Both Patsy's attorney and the Prosecuting Attorney rested their
cases, letting everything go before the Court without argument.
Watson protested against this, but was silenced when the
Prosecuting Attorney told him that Public Prosecutor and knew
his business.
"Patrick Horan has testified that he was in danger of his life
and that he was compelled to defend himself," Judge Witberg's
verdict began. "Mr. Watson has testified to the same thing.
Each has sworn that the other struck the first blow; each has
sworn that the other made an unprovoked assault on him. It is
an axiom of the law that the defendant should be given the
benefit of the doubt. A very reasonable doubt exists.

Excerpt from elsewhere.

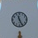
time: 11:25
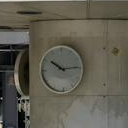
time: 10:14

Therefore, in the case of the People Versus Carter Watson the
benefit of the doubt is given to said Carter Watson and he is
herewith ordered discharged from custody. The same reasoning
applies to the case of the People Versus Patrick Horan. He is
given the benefit of the doubt and discharged from custody. My
recommendation is that both defendants shake hands and make
up."
In the afternoon papers the first headline that caught Watson's
eye was: "CARTER WATSON ACQUITTED." In the second paper it was:
"CARTER WATSON ESCAPES A FINE." But what capped everything was
the one beginning: "CARTER WATSON A GOOD FELLOW." In the text
he read how Judge Witberg had advised both fighters to shake
hands, which they promptly did. Further, he read:
"'Let's have a nip on it,' said Patsy Horan.
"'Sure,' said Carter Watson.
"And, arm in arm, they ambled for the nearest saloon."